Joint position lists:
------------------------------

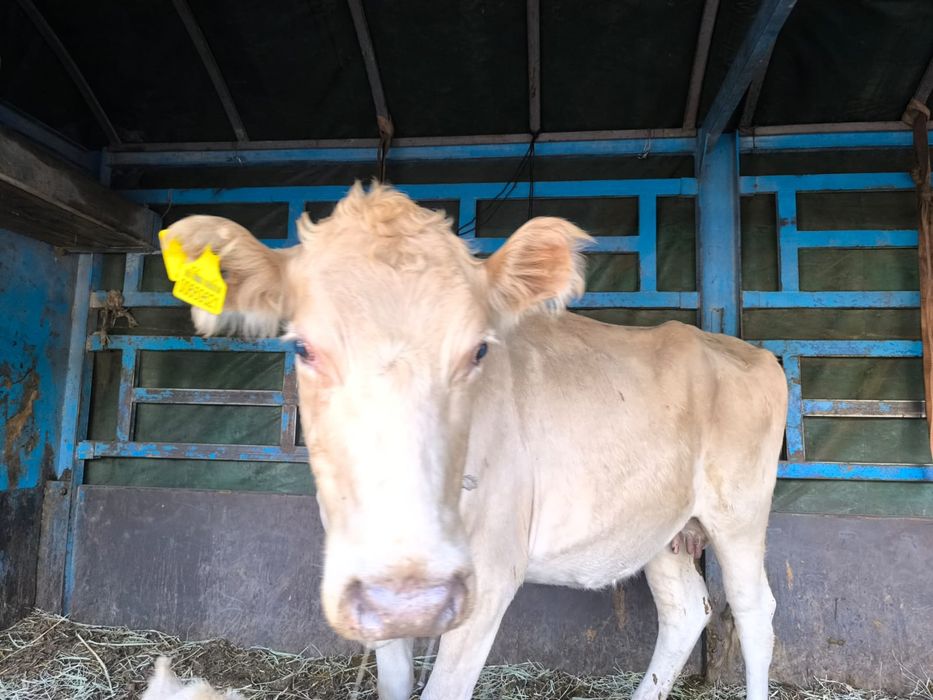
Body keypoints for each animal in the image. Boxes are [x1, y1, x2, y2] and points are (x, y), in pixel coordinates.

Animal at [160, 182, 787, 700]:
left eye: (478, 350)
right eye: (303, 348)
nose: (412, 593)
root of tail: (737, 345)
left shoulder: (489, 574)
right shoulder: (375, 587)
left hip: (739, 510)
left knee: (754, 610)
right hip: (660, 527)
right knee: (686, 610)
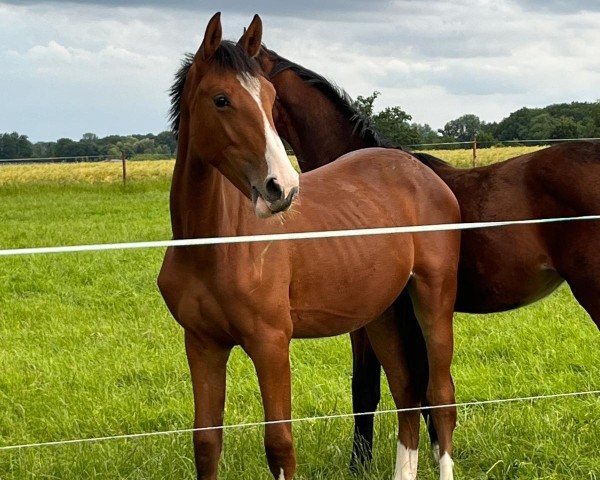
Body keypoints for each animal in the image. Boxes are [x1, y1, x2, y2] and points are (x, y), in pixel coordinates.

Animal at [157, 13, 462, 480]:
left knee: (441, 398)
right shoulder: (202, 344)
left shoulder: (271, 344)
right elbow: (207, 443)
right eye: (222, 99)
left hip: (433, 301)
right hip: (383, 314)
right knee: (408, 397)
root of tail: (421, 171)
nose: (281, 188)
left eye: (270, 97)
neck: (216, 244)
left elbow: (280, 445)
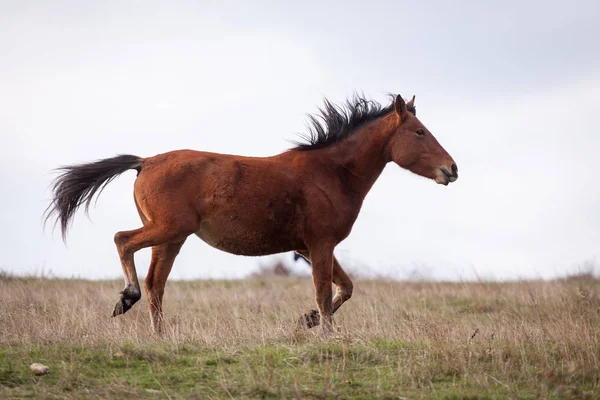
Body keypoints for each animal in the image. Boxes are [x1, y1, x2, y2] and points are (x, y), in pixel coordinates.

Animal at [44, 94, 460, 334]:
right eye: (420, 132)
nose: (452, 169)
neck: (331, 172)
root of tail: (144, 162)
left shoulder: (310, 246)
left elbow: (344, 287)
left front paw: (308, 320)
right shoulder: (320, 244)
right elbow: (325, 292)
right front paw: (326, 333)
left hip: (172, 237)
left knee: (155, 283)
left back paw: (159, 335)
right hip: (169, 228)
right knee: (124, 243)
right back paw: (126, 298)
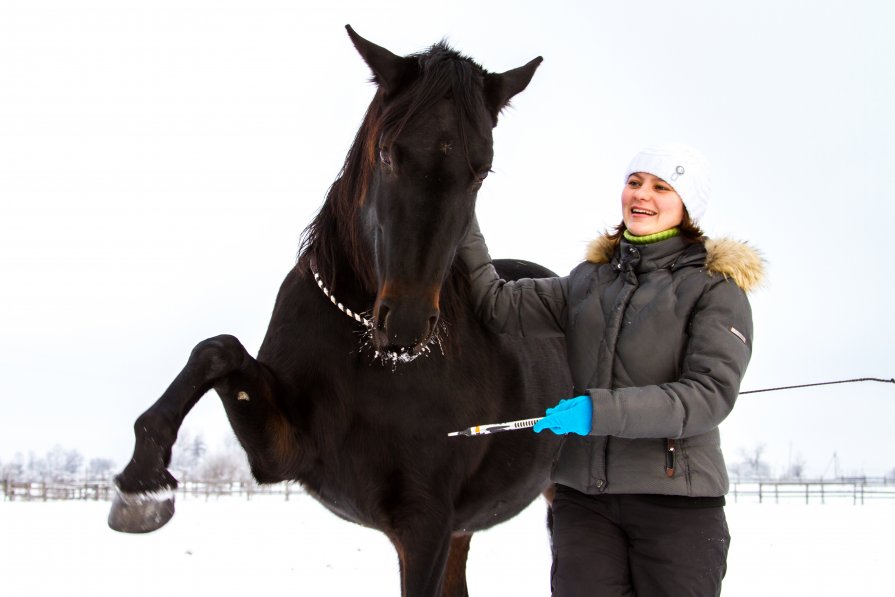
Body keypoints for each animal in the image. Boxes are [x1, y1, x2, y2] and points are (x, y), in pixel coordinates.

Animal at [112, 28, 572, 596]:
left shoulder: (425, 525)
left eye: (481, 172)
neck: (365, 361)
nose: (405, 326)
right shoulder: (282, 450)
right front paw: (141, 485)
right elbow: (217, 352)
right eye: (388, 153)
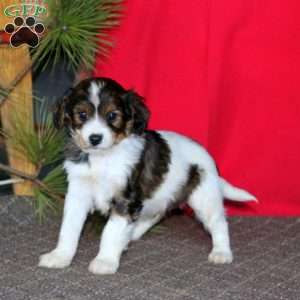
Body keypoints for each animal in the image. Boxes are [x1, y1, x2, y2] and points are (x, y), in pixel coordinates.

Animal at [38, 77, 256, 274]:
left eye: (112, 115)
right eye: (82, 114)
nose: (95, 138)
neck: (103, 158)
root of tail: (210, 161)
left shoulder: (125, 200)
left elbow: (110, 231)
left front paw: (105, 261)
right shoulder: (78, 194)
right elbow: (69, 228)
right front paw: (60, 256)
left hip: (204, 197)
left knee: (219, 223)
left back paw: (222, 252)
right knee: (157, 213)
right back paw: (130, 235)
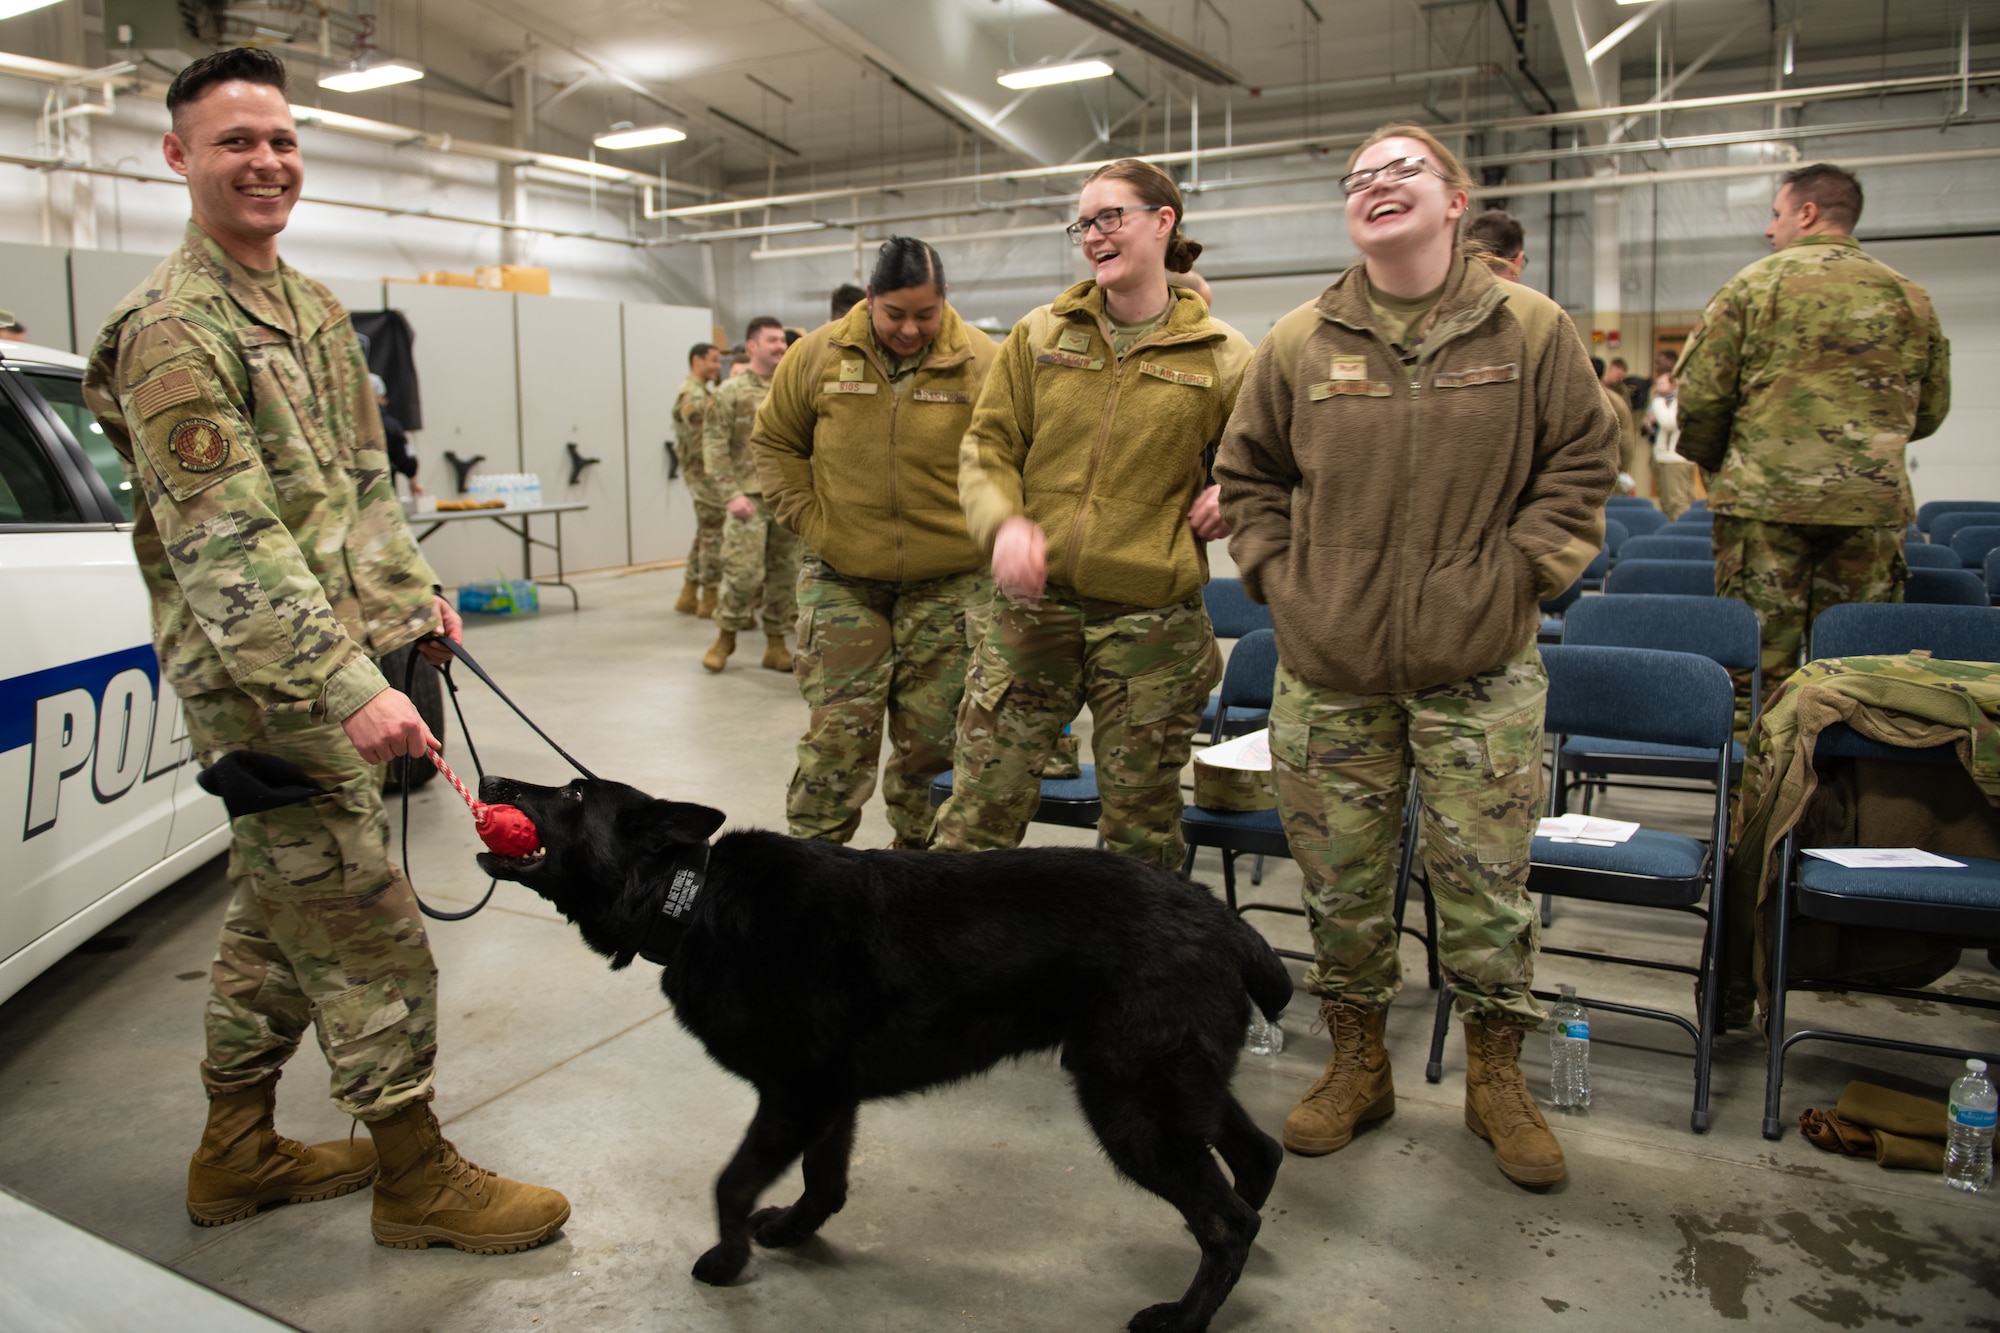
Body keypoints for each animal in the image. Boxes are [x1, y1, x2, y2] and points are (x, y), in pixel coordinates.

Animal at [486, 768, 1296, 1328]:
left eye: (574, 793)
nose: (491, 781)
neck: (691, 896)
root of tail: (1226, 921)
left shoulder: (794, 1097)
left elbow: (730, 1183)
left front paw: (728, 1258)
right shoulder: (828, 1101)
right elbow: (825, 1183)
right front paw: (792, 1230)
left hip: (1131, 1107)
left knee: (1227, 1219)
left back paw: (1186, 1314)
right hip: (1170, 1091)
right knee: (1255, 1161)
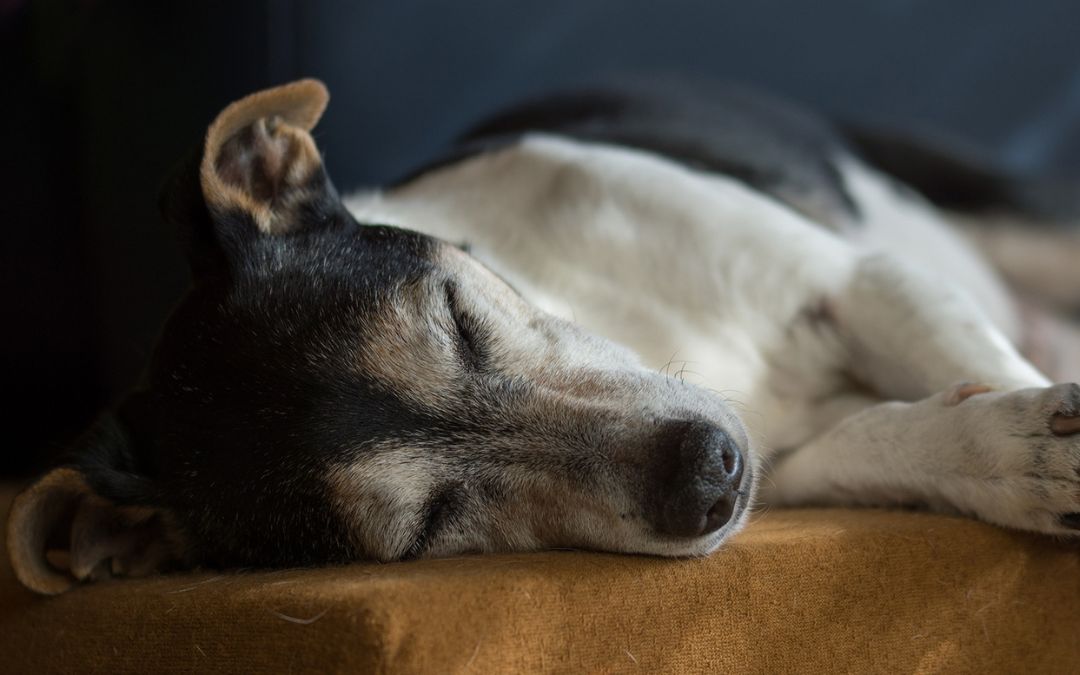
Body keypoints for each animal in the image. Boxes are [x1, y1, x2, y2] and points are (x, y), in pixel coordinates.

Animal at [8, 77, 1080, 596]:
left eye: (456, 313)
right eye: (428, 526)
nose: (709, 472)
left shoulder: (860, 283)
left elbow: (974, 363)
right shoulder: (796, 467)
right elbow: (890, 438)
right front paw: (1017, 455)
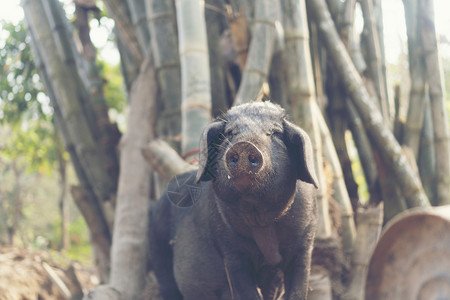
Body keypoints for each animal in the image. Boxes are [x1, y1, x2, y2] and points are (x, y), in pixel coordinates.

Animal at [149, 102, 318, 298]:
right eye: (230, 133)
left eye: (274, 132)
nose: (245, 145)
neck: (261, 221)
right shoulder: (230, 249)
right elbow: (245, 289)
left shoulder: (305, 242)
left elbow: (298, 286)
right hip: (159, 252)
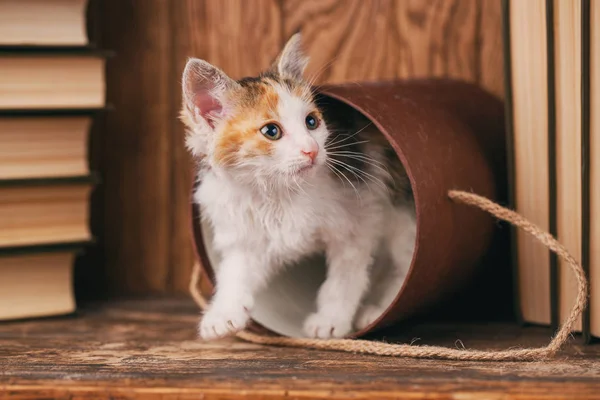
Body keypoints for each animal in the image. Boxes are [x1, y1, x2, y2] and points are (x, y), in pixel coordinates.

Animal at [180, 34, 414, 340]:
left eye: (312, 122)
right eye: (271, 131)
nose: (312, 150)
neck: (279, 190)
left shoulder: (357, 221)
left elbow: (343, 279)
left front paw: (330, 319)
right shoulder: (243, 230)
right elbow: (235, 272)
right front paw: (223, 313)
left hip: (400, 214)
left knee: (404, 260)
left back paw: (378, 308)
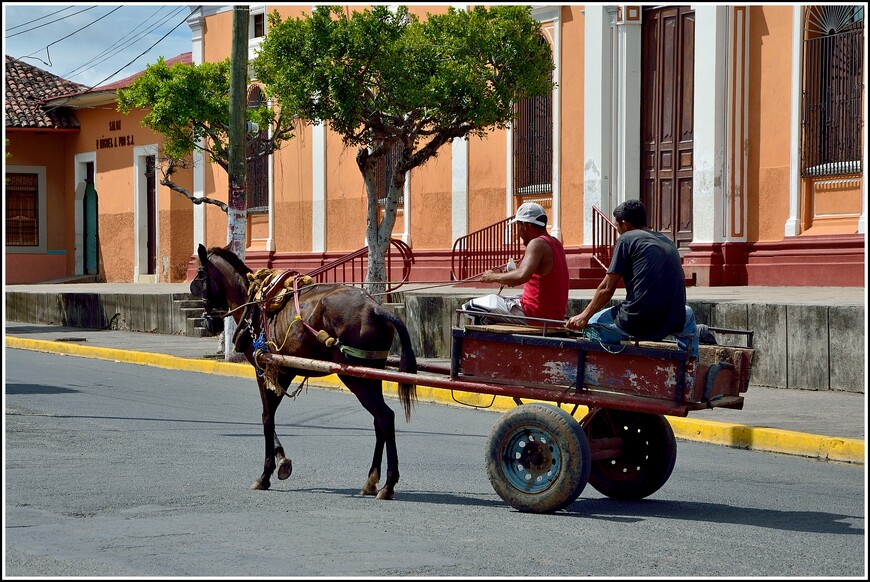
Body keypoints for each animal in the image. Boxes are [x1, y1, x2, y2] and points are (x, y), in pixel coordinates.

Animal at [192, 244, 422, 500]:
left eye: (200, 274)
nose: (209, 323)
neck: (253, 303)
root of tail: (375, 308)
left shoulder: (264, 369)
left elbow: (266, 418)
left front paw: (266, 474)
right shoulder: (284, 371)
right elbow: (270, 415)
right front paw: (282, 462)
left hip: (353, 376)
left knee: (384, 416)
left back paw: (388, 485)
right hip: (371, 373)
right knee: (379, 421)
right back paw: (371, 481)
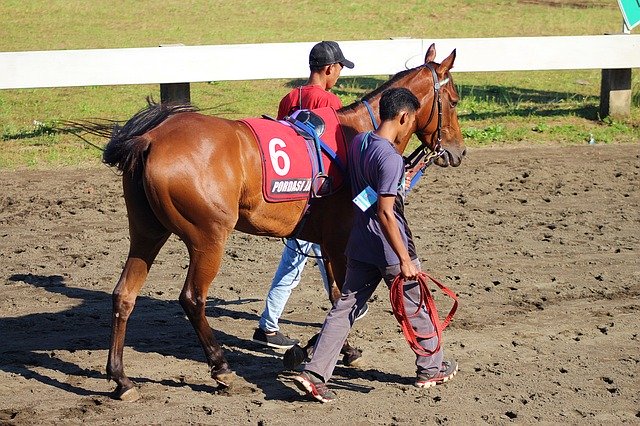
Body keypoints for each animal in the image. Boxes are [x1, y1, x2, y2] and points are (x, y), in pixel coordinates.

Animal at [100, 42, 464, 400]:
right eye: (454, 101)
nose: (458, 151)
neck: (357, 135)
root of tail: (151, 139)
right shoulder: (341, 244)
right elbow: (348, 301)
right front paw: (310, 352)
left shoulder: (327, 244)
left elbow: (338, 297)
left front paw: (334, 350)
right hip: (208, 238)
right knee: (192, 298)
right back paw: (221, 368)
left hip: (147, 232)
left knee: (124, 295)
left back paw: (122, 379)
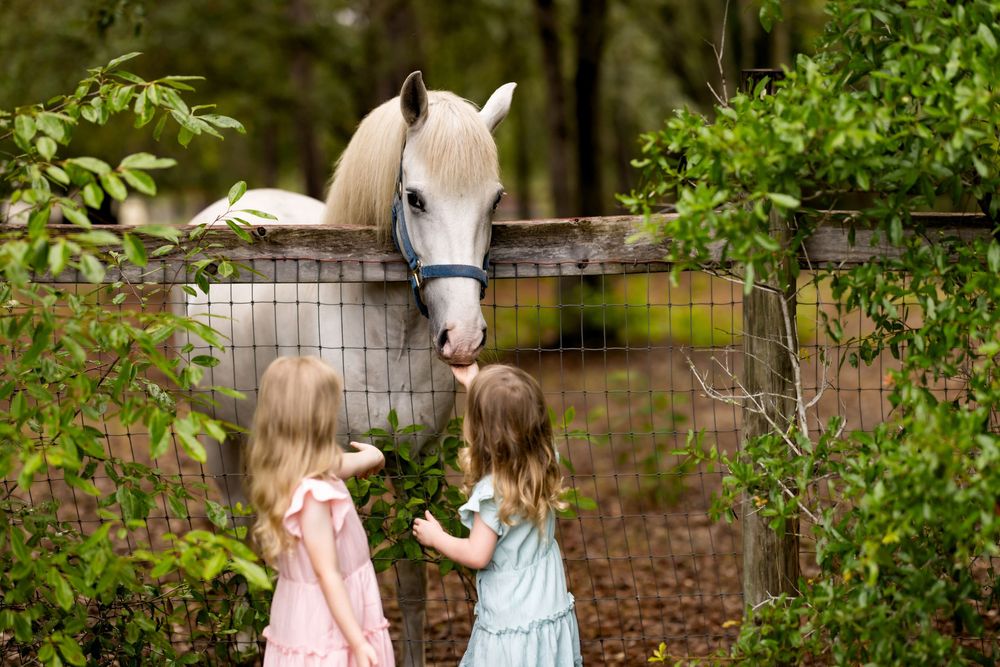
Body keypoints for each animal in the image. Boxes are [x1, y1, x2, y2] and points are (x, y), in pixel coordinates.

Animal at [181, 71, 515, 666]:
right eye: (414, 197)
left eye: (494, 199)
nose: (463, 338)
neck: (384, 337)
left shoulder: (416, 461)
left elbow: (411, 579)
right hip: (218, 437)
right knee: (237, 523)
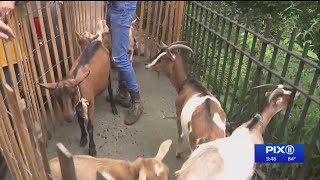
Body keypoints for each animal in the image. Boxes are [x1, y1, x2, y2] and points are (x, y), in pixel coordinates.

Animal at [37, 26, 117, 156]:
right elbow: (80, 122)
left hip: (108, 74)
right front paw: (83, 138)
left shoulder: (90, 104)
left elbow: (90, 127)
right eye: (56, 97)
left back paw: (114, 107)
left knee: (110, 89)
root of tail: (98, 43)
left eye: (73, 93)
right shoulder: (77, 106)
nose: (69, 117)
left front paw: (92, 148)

------------------------------

ABOUT THIS EXERCISE
Give exactly the lines above that run from the line with "right elbow: (235, 272)" to the line with "left shoulder: (264, 369)", both included, leaving every picture out.

RESULT BELOW
right elbow: (235, 272)
right front paw: (223, 313)
left hip: (400, 214)
left knee: (404, 260)
left back paw: (378, 308)
Body keypoints for each animal in the image. Boxes are [x1, y1, x2, y2] and points are (x, y), in pixel coordinates.

Animal at [192, 244, 422, 500]:
left eye: (200, 274)
nose: (209, 323)
neck: (253, 303)
root of tail: (375, 308)
left shoulder: (264, 369)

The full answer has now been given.